[slurm-users] Upgraded Slurm 17.02 to 19.05, now GRPTRESRunMin limits are applied incorrectly

Mon Dec 16 19:03:44 UTC 2019

Hi Mike,

My showuserlimits tool prints nicely user limits from the Slurm database:
https://github.com/OleHolmNielsen/Slurm_tools/tree/master/showuserlimits

Maybe this can give you further insights into the source of problems.

/Ole

On 16-12-2019 17:27, Renfro, Michael wrote:
> Hey, folks.
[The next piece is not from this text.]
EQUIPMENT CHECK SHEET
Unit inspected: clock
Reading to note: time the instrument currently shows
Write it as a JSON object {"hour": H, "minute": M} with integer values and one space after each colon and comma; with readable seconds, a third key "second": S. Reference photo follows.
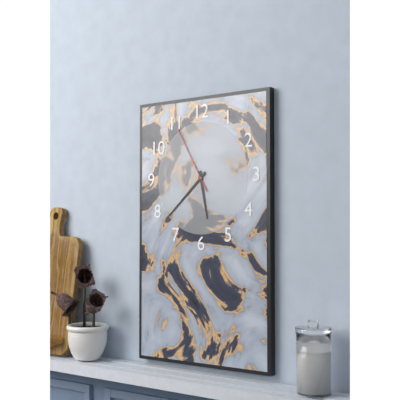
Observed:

I’ve just upgraded from Slurm 17.02 (way behind schedule, I know) to 19.05. The only thing I’ve noticed going wrong is that my user resource limits aren’t being applied correctly.
> 
> My typical user has a GrpTRESRunMin limit of cpu=1440000 (1000 CPU-days), and after the upgrade, it appears that limit is blocking jobs even when I’m only requesting a very small amount of resources (2 CPU-hours).
> 
> With no limits, job runs fine:
> 
> =====
> 
> [root at login ~]# squeue -u renfro
>               JOBID PARTITION     NAME     USER ST       TIME  NODES NODELIST(REASON)
> [root at login ~]# sacctmgr modify user renfro set grptresrunmin=cpu=-1
> 
> [renfro at login ~]$ hpcshell --reservation=slurm-upgrade
> [renfro at gpunode001(job 232393) ~]$ exit
> 
> =====
> 
> With the 1000 CPU-days limit, a 2 CPU-hour jobs is permanently pending:
> 
> =====
> 
> [root at login ~]# sacctmgr modify user renfro set grptresrunmin=cpu=1440000
> 
> [renfro at login ~]$ hpcshell --reservation=slurm-upgrade
> srun: job 232394 queued and waiting for resources
> 
> [root at login ~]# scontrol show job 232394
> JobId=232394 JobName=bash
>     UserId=renfro(177805483) GroupId=domain users(177800513) MCS_label=N/A
>     Priority=99249 Nice=0 Account=hpcadmins QOS=normal
>     JobState=PENDING Reason=AssocGrpCPURunMinutesLimit Dependency=(null)
>     Requeue=1 Restarts=0 BatchFlag=0 Reboot=0 ExitCode=0:0
>     RunTime=00:00:00 TimeLimit=02:00:00 TimeMin=N/A
>     SubmitTime=2019-12-16T10:22:38 EligibleTime=2019-12-16T10:22:38
>     AccrueTime=2019-12-16T10:22:38
>     StartTime=Unknown EndTime=Unknown Deadline=N/A
>     SuspendTime=None SecsPreSuspend=0 LastSchedEval=2019-12-16T10:22:43
>     Partition=any-interactive AllocNode:Sid=login.hpc.tntech.edu:74850
>     ReqNodeList=(null) ExcNodeList=(null)
>     NodeList=(null)
>     NumNodes=1 NumCPUs=1 NumTasks=1 CPUs/Task=1 ReqB:S:C:T=0:0:*:*
>     TRES=cpu=1,mem=2000M,node=1,billing=1
>     Socks/Node=* NtasksPerN:B:S:C=0:0:*:* CoreSpec=*
>     MinCPUsNode=1 MinMemoryCPU=2000M MinTmpDiskNode=0
>     Features=(null) DelayBoot=00:00:00
>     Reservation=slurm-upgrade
>     OverSubscribe=OK Contiguous=0 Licenses=(null) Network=(null)
>     Command=bash
>     WorkDir=/home/tntech.edu/renfro
>     Power=
> 
> =====
> 
> No other jobs under the hpcadmins account are running or queued. Any ideas on what might be going on? Thanks for any help provided.